▸ SUPPLIED DATA:
^^^^^^^^^^^^^^^^

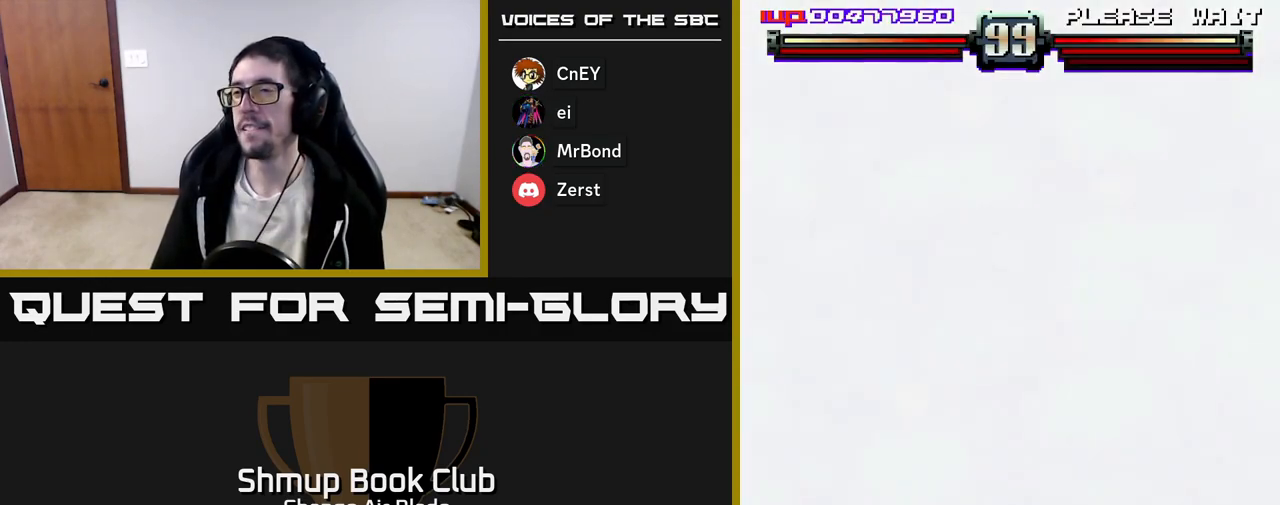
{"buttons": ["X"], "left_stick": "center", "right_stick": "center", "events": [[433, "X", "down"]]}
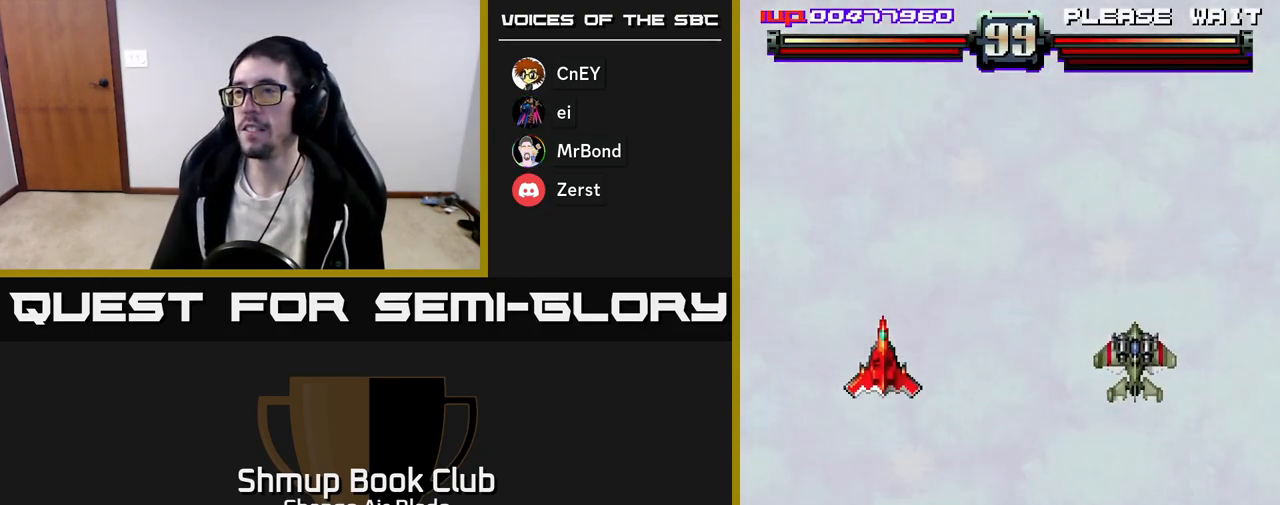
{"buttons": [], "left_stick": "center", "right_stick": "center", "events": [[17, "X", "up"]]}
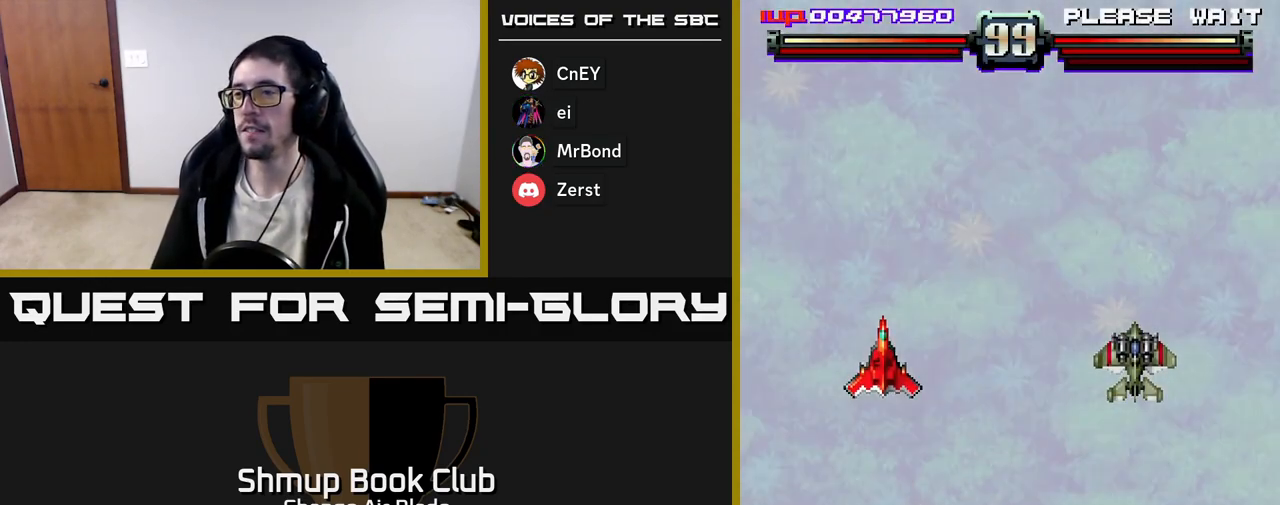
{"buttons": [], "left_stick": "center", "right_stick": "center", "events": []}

^^^^^^^^^^^^^^^^

▸ WHAT YOU WILL DO: Restate the whole listing exactly as written, minus the pictures.

▸ RESULT:
{"buttons": ["X"], "left_stick": "center", "right_stick": "center", "events": [[433, "X", "down"]]}
{"buttons": [], "left_stick": "center", "right_stick": "center", "events": [[17, "X", "up"]]}
{"buttons": [], "left_stick": "center", "right_stick": "center", "events": []}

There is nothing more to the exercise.